Thanksgiving Movie Review: The avenues of cinema are also endless. Thanksgiving, in theaters from November 16, 2023, for an Eagle Pictures distribution, directed by Eli Roth and starring Patrick Dempsey, Gina Gershon, Rick Hoffman, Addison Rae, and Nell Verlaque, is literally the film that lived twice. It was born around 2007 as a fake trailer for Grindhouse by Quentin Tarantino and Robert Rodriguez.
Something in the idea settles in the authorial conscience of Eli Roth, who uses the inspiration to write the story with Jeff Rendell (he also wrote the screenplay). An innocent cinephile joke made available to the artistic vision of others is enough to shape a glorious bloodbath of about an hour and three quarters, built around the most sacred and popular American holiday. Not Thanksgiving Day, as the viewer might innocently think by looking at the title. No, Black Friday.
Thanksgiving Movie Synopsis:
Mr. Right (Rick Hoffman) is the owner of a large store, besieged by an angry crowd pressing in front of the barred doors waiting to enter and start looting. Things degenerate, the crowd breaks out; the frightening consumerist orgy ends in tragedy. Many people are injured and some die because people, shocked by frenzy and impatience, lose rationality, respect for others, and a sense of humanity.
A year later, during the first Thanksgiving celebrations after the disaster, a mysterious killer begins to persecute some of the survivors. He doesn't choose them at random, he focuses only on those who he considers morally responsible for the massacre. He wants to make him pay, reserving for him the fate of the stuffed turkey which is the symbol of the holiday.
Thanksgiving Movie Analysis:
The Film That Lived Twice is also a double film. On the one hand, Thanksgiving is a pure slasher exercise: the provocation of a director who questions himself (and us) about the possibilities offered by the combination of cinema and the representation of violence. It will be up to the viewer's conscience and sensitivity to decide if and how far the film has gone.
The violence is furious, foul-mouthed, disgusting, so charged, crazy, and exasperated that it is almost funny. A very black and very perverse fun, it is clear, which serves to balance the horror, to exorcise the shock, and to put things back in their place.
Thanksgiving is the homage that Eli Roth dedicates to a certain type of horror cinema, one that enjoys desecrating the innocence of the most beloved holidays - from Black Christmas to Halloween, the examples are many - but it should not be considered a pretentious authorial exercise (in a horror key) on violence and representation.
It's true that the philosophy of the film is a bit halfway between the social criticism of George A. Romero and the disturbing chronicle of the suburbs that John Carpenter likes so much, with a sprinkling of Saw-style moralism; of the moralistic genre par excellence, horror, the most moralistic saga of all.

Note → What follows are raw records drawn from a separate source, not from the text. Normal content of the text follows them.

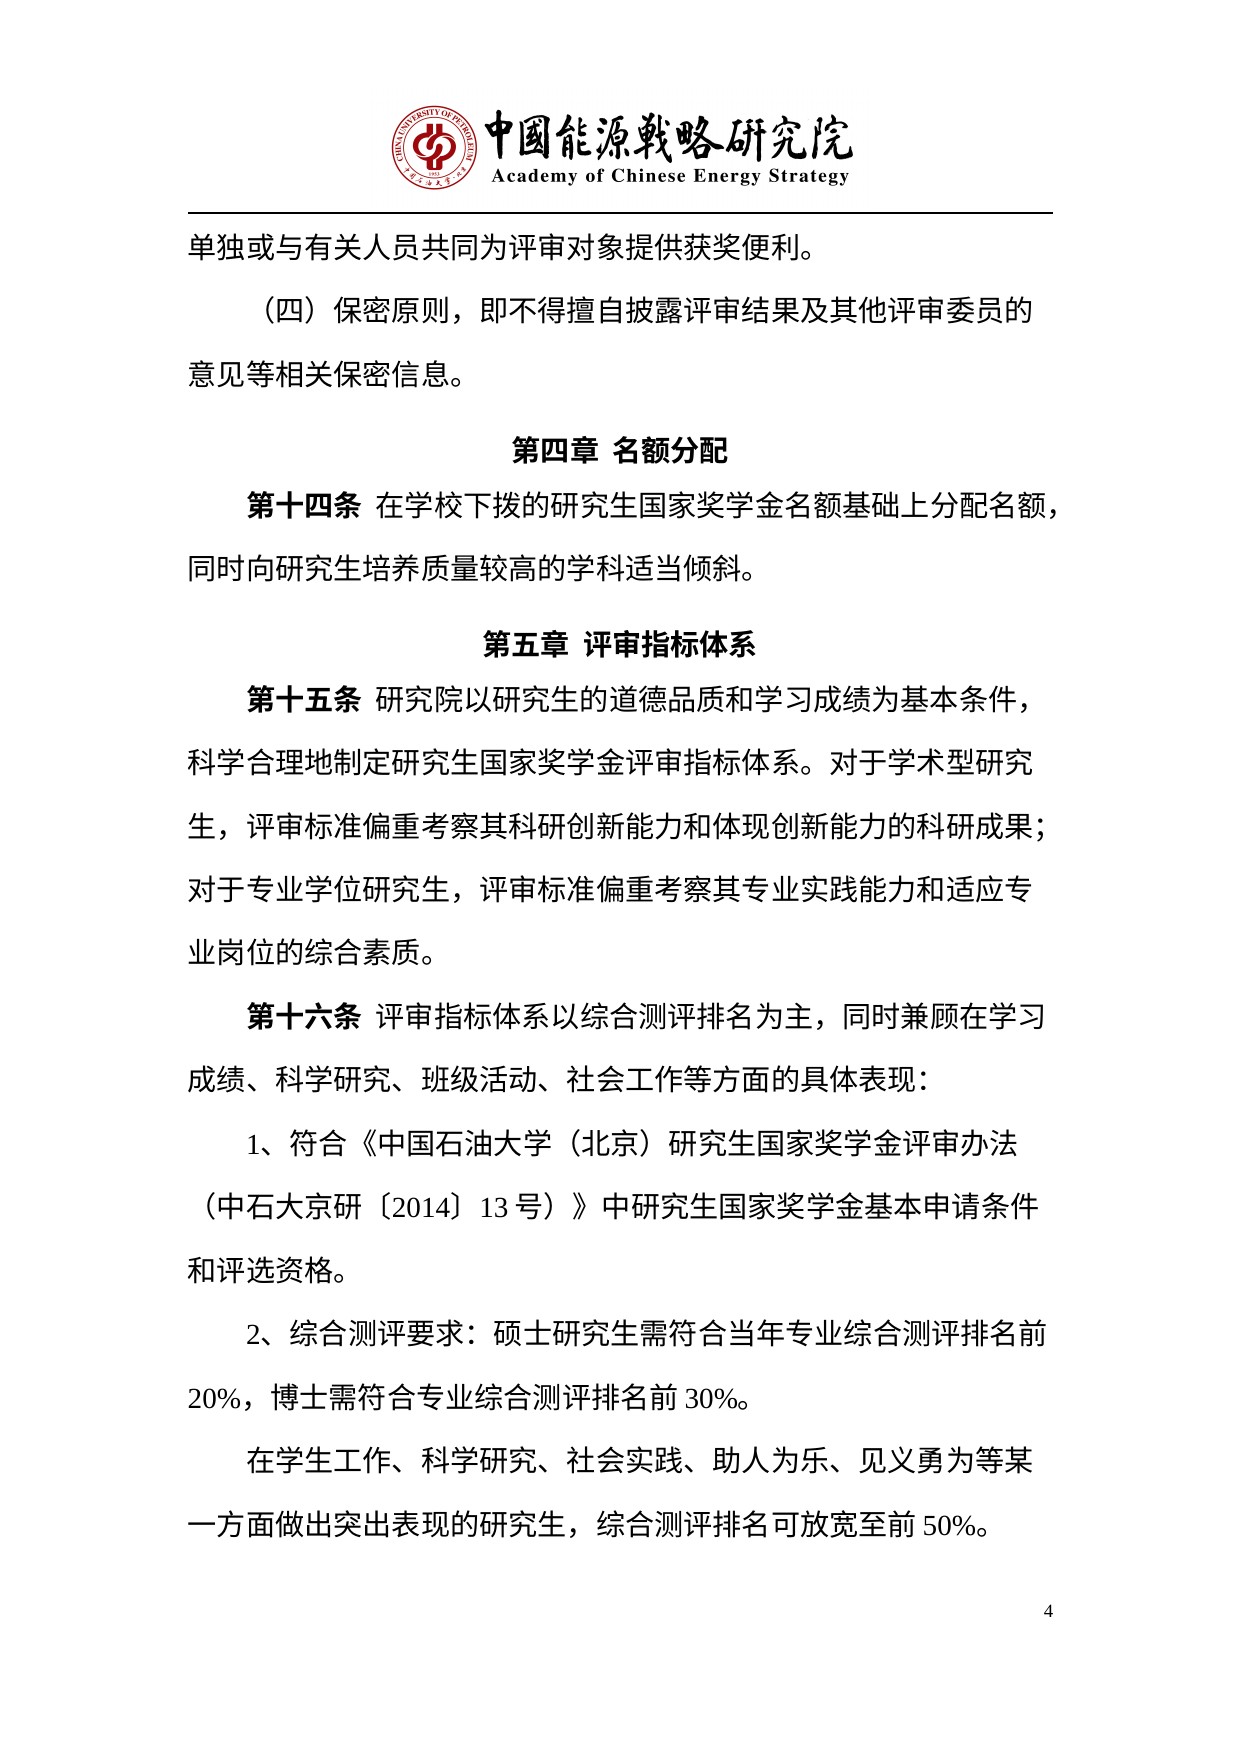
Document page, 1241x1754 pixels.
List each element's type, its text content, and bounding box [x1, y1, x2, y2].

text 第四章 名额分配 [187, 427, 1053, 470]
text （三）公正原则，即不得利用评审委员的特殊身份和影响力，单独或与有关人员共同为评审对象提供获奖便利。 [187, 224, 1053, 267]
text 第五章 评审指标体系 [187, 622, 1053, 664]
text 2、综合测评要求：硕士研究生需符合当年专业综合测评排名前20%，博士需符合专业综合测评排名前30%。 [187, 1311, 1053, 1416]
text （四）保密原则，即不得擅自披露评审结果及其他评审委员的意见等相关保密信息。 [187, 288, 1053, 394]
text 1、符合《中国石油大学（北京）研究生国家奖学金评审办法（中石大京研〔2014〕13号）》中研究生国家奖学金基本申请条件和评选资格。 [187, 1120, 1053, 1289]
text 第十六条 评审指标体系以综合测评排名为主，同时兼顾在学习成绩、科学研究、班级活动、社会工作等方面的具体表现： [187, 993, 1053, 1099]
text 第十五条 研究院以研究生的道德品质和学习成绩为基本条件，科学合理地制定研究生国家奖学金评审指标体系。对于学术型研究生，评审标准偏重考察其科研创新能力和体现创新能力的科研成果；对于专业学位研究生，评审标准偏重考察其专业实践能力和适应专业岗位的综合素质。 [187, 676, 1053, 972]
picture [368, 88, 872, 211]
text 第十四条 在学校下拨的研究生国家奖学金名额基础上分配名额，同时向研究生培养质量较高的学科适当倾斜。 [187, 482, 1053, 588]
text 在学生工作、科学研究、社会实践、助人为乐、见义勇为等某一方面做出突出表现的研究生，综合测评排名可放宽至前50%。 [187, 1438, 1053, 1543]
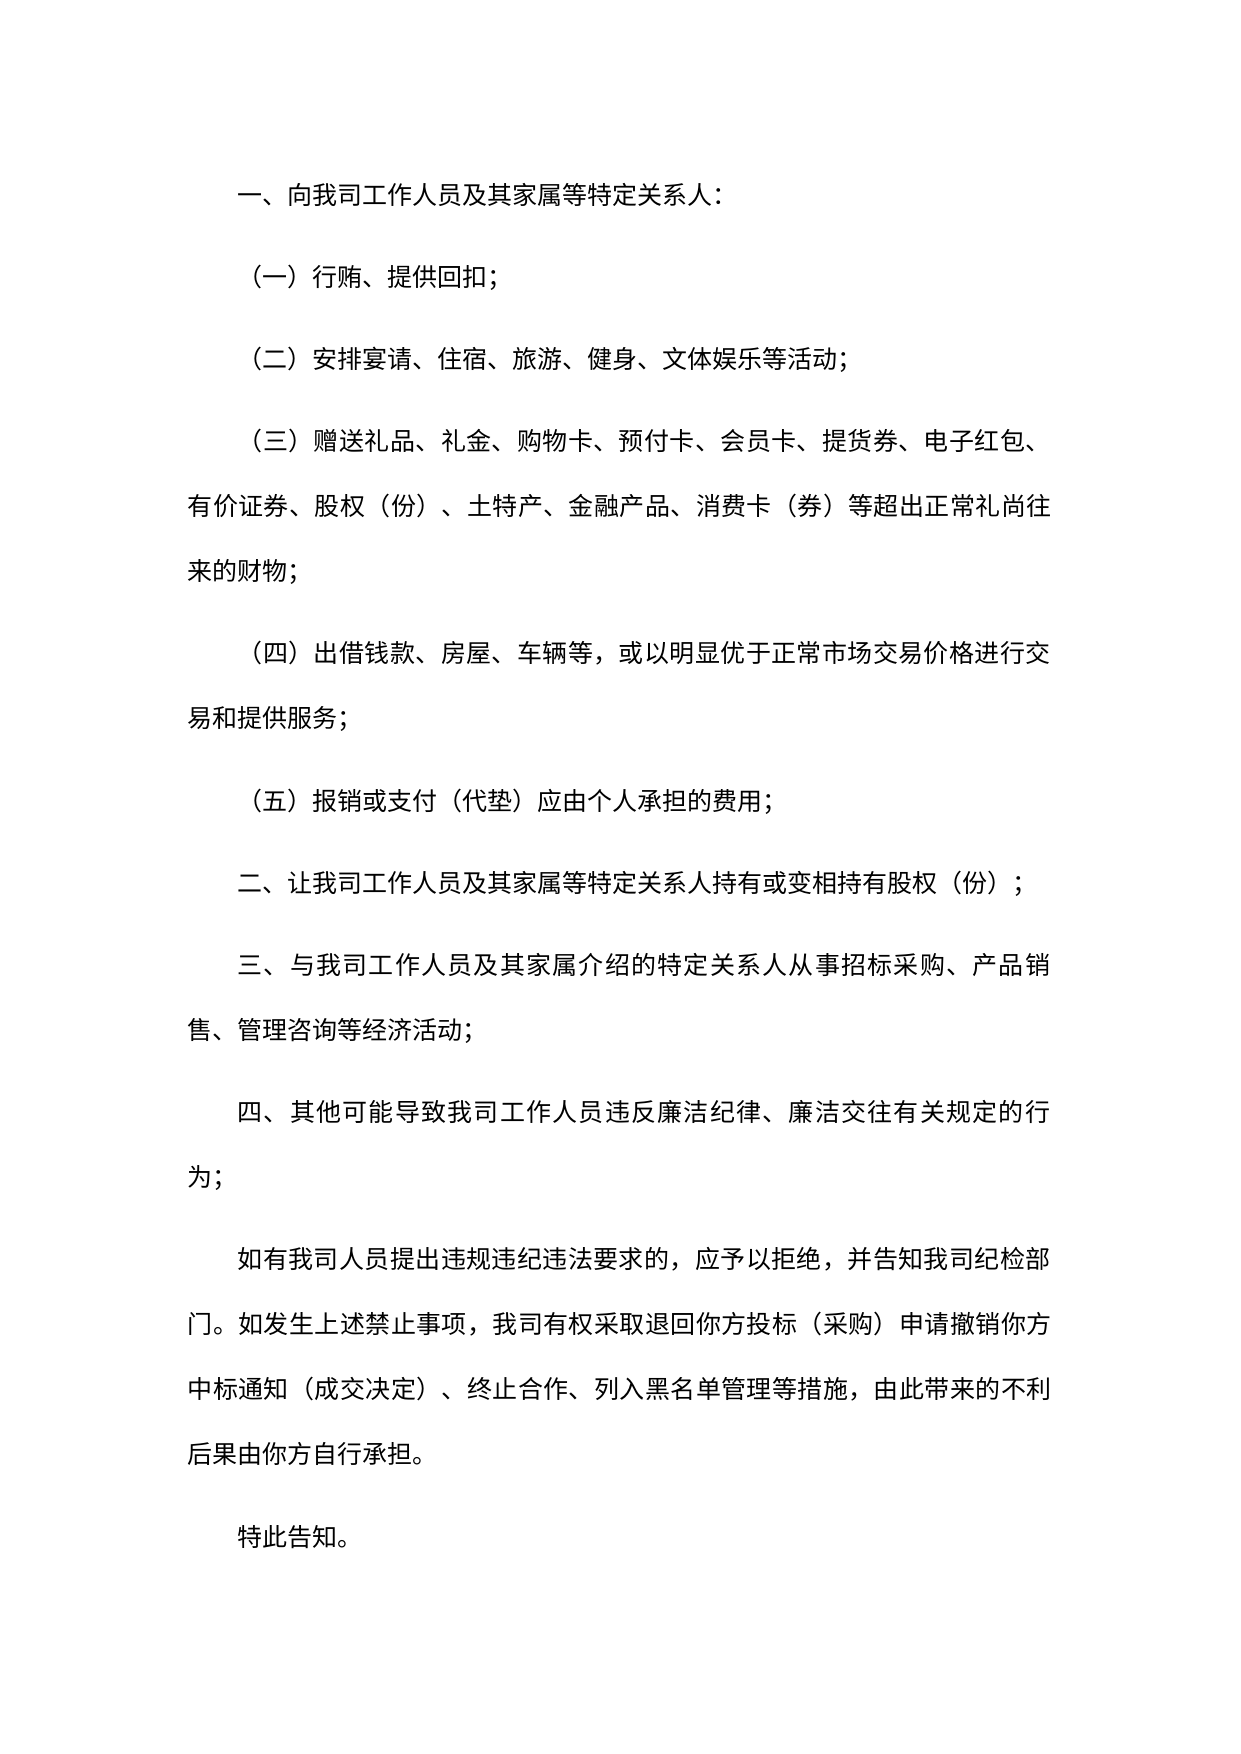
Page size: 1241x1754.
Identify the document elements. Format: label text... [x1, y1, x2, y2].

text 三、与我司工作人员及其家属介绍的特定关系人从事招标采购、产品销售、管理咨询等经济活动； [187, 932, 1053, 1062]
text 特此告知。 [187, 1504, 1053, 1569]
text 四、其他可能导致我司工作人员违反廉洁纪律、廉洁交往有关规定的行为； [187, 1079, 1053, 1209]
text （二）安排宴请、住宿、旅游、健身、文体娱乐等活动； [187, 326, 1053, 391]
text （一）行贿、提供回扣； [187, 244, 1053, 309]
text 一、向我司工作人员及其家属等特定关系人： [187, 162, 1053, 227]
text （五）报销或支付（代垫）应由个人承担的费用； [187, 768, 1053, 833]
text （三）赠送礼品、礼金、购物卡、预付卡、会员卡、提货券、电子红包、有价证券、股权（份）、土特产、金融产品、消费卡（券）等超出正常礼尚往来的财物； [187, 408, 1053, 603]
text 如有我司人员提出违规违纪违法要求的，应予以拒绝，并告知我司纪检部门。如发生上述禁止事项，我司有权采取退回你方投标（采购）申请撤销你方中标通知（成交决定）、终止合作、列入黑名单管理等措施，由此带来的不利后果由你方自行承担。 [187, 1227, 1053, 1487]
text （四）出借钱款、房屋、车辆等，或以明显优于正常市场交易价格进行交易和提供服务； [187, 621, 1053, 751]
text 二、让我司工作人员及其家属等特定关系人持有或变相持有股权（份）； [187, 850, 1053, 915]
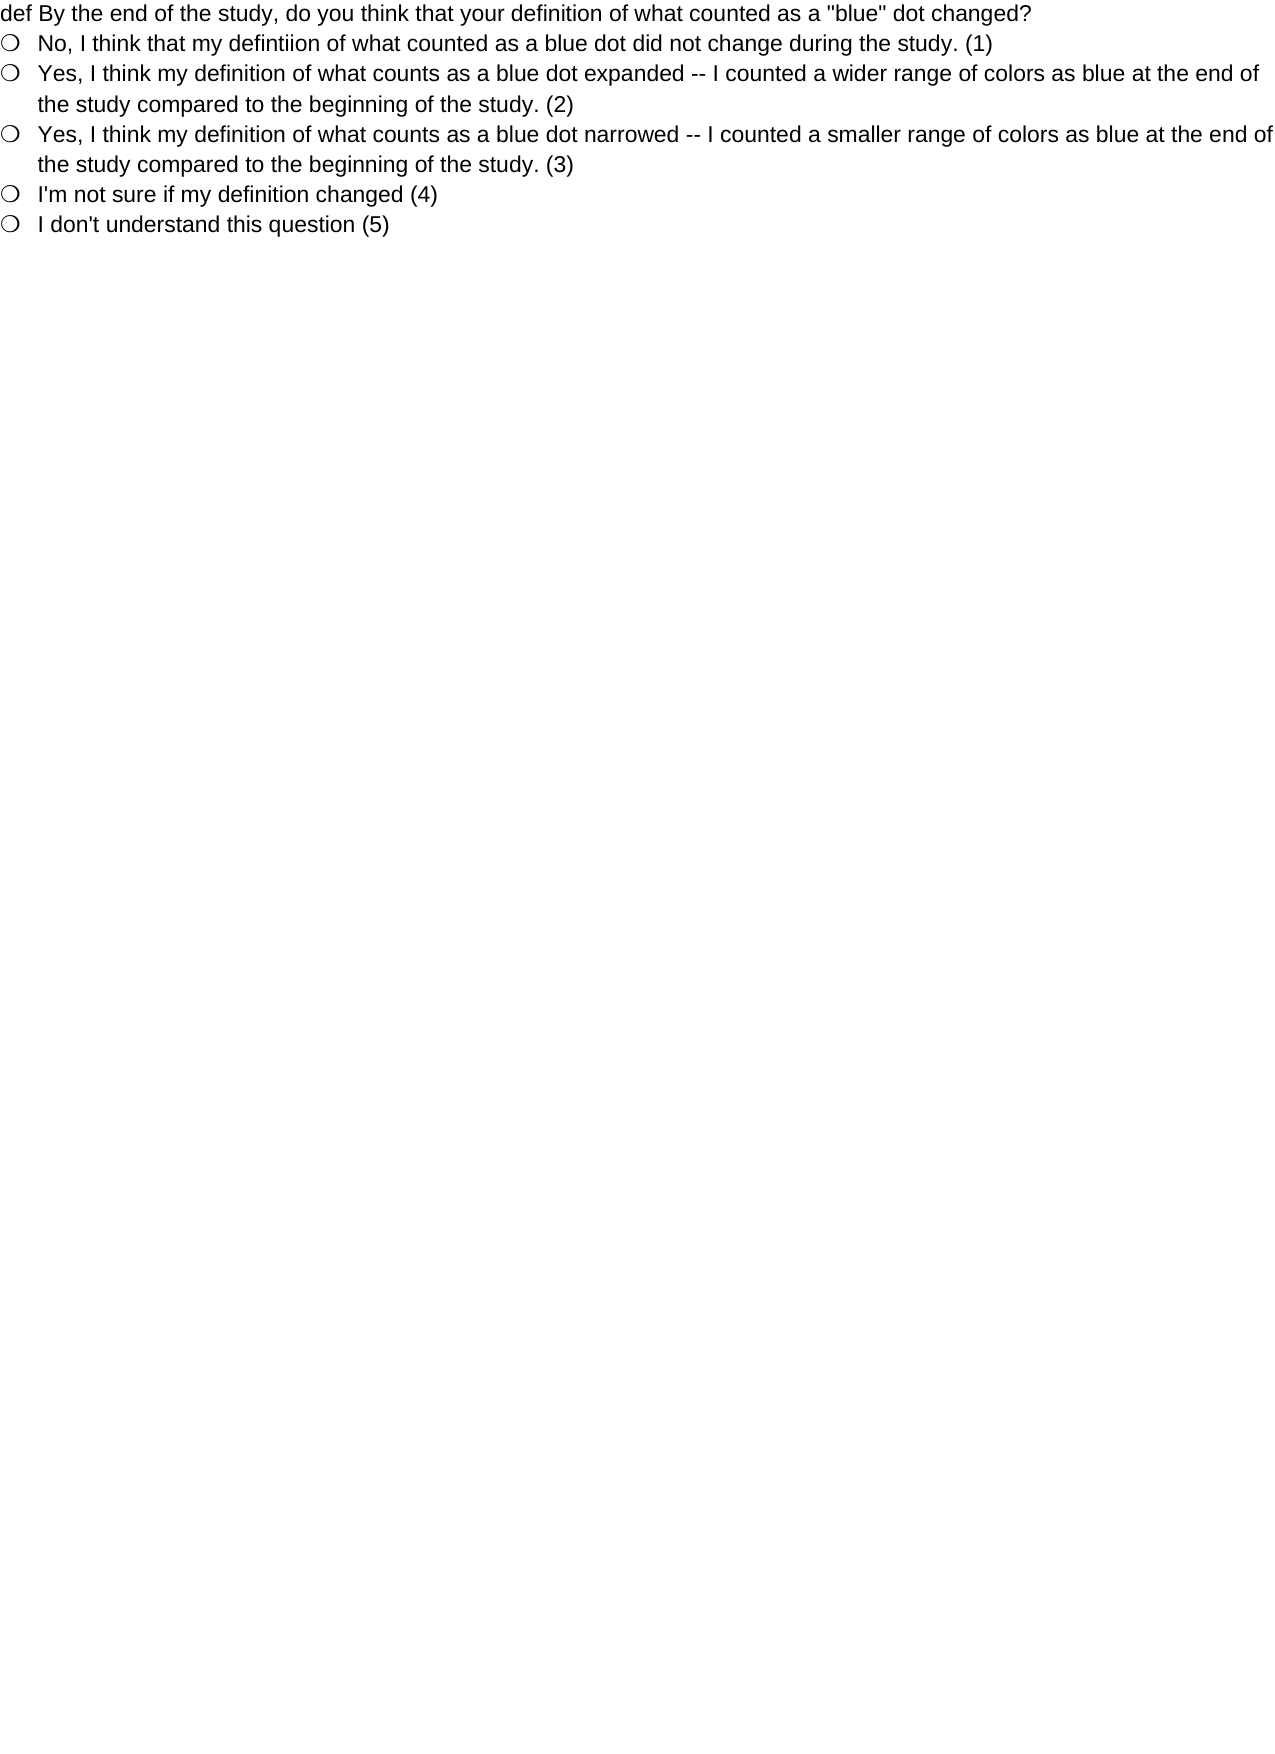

The priority, the guiding star of the film, beyond the aesthetic provocations, is actually much more linear: solid, provocative, and bloody entertainment. Thanksgiving enjoys ridiculing the furious and blind consumerist obsession of our times, tackling head-on the hypocrisies of a world devoted to profit and oppression, in which the only mantra is to accumulate, prevail, and crush.
Life and death are games, it is difficult to recognize in the other a "full", complete subject. This is why it is easy to rage against the defenseless: because they are things, no longer people. Ultimately, this is precisely the perverse symmetry of the killer, his absurd moral justification: he treats his victims as (he says) they treated the victims of the riot.
America according to Eli Roth - and the vision is anything but reassuring - is a picture of dark colors, rambling chaos with bigotry (the Puritans), and unbridled materialism at the extremes of the spectrum. There is also an individual dimension that is close to the film's heart, the story of intimacy and the little big secrets of the characters, which overlaps with the wide-ranging reflection.
The narrative structure of the film is built on this principle: progressively sliding from the public to the private level and vice versa. The film That Lived Twice has been mentioned, and the double film has been brought up, but it is not correct. The horror of Thanksgiving is a fantasy in three parts: pure violence, social satire, and private dilemmas.
Thanksgiving: evaluation and conclusion:
Many, perhaps too many irons in the fire. The film also works on the excesses of narcissism and the invasiveness of social media, manipulating them for narrative purposes and making fun of them. The freshness of the faces of the kids, above all Nell Verlaque and Addison Rae (singer and social celebrity), also serves this purpose. Sometimes the satire is sharp and precise, sometimes lazy.
The limit of the film is its courage, the ambition to hold together many reading levels as well as a very violent and very ferocious aesthetic. It works, on the whole, because Eli Roth has an instinctive feel for the genre's high-speed shocks and pulses. His story accumulates a lot and does not return with uniformity, but the audacity of the proposal must be appreciated more than any weaknesses.